§ Given records
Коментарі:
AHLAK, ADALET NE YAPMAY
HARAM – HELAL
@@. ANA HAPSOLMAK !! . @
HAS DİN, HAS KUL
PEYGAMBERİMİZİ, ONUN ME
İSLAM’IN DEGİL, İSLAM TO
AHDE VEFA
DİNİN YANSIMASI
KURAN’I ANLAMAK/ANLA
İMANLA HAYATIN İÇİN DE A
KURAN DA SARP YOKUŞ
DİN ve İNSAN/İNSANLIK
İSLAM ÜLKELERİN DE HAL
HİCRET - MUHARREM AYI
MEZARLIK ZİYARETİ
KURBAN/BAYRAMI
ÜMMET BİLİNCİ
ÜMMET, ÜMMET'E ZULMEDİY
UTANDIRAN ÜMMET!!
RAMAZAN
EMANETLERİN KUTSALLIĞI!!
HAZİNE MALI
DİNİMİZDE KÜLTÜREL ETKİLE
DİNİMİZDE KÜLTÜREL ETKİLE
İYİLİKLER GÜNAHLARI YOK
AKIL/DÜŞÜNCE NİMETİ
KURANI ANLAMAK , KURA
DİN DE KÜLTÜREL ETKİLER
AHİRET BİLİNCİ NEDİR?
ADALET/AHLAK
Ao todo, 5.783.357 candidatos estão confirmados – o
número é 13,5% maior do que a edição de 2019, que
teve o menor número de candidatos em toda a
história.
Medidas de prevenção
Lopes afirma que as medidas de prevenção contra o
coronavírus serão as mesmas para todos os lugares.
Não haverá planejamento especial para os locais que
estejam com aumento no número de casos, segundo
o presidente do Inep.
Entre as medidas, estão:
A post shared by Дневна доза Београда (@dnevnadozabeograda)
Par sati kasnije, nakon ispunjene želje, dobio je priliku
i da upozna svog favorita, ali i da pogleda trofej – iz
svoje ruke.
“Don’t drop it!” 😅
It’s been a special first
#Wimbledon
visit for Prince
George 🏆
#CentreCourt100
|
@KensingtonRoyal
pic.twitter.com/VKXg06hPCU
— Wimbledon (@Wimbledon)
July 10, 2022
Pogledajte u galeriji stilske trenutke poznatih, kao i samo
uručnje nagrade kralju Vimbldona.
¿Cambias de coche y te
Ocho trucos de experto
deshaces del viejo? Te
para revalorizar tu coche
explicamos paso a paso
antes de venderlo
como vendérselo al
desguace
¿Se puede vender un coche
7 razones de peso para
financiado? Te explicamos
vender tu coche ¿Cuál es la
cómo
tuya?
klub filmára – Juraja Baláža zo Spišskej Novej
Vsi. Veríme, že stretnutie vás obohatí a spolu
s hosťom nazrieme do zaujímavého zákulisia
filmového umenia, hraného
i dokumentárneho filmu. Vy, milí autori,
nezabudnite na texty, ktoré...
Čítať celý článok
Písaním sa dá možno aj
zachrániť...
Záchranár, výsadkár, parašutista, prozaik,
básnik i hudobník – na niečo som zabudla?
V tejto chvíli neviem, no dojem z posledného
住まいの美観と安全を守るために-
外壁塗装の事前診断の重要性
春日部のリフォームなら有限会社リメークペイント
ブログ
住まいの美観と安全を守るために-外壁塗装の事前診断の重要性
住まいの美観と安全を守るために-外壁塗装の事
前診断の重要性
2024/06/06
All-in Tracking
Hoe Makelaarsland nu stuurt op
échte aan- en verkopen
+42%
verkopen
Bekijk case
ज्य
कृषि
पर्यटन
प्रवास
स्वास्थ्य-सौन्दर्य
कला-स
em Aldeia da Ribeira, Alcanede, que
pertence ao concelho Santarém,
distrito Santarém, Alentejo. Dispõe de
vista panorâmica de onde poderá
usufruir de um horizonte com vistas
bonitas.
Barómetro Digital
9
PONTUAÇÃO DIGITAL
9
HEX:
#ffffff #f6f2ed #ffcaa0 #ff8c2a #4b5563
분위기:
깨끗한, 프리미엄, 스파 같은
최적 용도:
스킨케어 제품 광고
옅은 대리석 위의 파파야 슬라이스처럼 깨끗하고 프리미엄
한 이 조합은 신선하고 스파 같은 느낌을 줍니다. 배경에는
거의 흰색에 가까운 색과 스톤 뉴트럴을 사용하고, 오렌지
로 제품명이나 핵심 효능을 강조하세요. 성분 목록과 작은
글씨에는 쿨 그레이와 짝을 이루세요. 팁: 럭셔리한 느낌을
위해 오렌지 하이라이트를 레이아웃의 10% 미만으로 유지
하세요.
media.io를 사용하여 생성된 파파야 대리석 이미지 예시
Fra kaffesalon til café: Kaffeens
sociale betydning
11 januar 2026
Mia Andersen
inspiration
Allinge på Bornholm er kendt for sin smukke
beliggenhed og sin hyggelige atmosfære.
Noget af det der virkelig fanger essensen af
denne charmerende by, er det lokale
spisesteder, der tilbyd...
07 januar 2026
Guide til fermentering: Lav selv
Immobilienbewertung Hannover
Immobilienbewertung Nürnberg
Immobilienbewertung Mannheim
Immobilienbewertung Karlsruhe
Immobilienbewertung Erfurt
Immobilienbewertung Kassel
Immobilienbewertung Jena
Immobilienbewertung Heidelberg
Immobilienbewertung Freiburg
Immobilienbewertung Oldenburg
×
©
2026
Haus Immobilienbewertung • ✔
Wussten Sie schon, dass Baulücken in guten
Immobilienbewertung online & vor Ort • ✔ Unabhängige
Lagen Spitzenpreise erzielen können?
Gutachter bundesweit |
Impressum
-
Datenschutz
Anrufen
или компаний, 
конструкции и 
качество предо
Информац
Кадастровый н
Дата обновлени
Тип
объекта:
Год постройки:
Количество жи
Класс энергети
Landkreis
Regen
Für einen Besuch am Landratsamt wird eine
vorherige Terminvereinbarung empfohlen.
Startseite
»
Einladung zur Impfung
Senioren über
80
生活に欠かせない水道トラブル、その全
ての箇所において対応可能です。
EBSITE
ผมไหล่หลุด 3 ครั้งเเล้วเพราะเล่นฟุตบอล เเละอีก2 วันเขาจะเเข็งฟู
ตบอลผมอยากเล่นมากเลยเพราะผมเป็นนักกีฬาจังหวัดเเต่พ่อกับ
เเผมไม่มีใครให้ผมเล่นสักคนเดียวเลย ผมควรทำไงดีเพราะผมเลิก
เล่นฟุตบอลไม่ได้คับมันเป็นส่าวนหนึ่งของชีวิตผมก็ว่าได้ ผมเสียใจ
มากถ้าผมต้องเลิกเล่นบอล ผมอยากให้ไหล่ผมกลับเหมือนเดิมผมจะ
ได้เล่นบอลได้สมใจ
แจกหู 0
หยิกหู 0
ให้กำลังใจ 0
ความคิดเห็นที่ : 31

§ Exercise
From the listing above, work out the number of lines that contain "外壁塗装の事前診断の重要性" and give only that.

§ Response to this exercise
2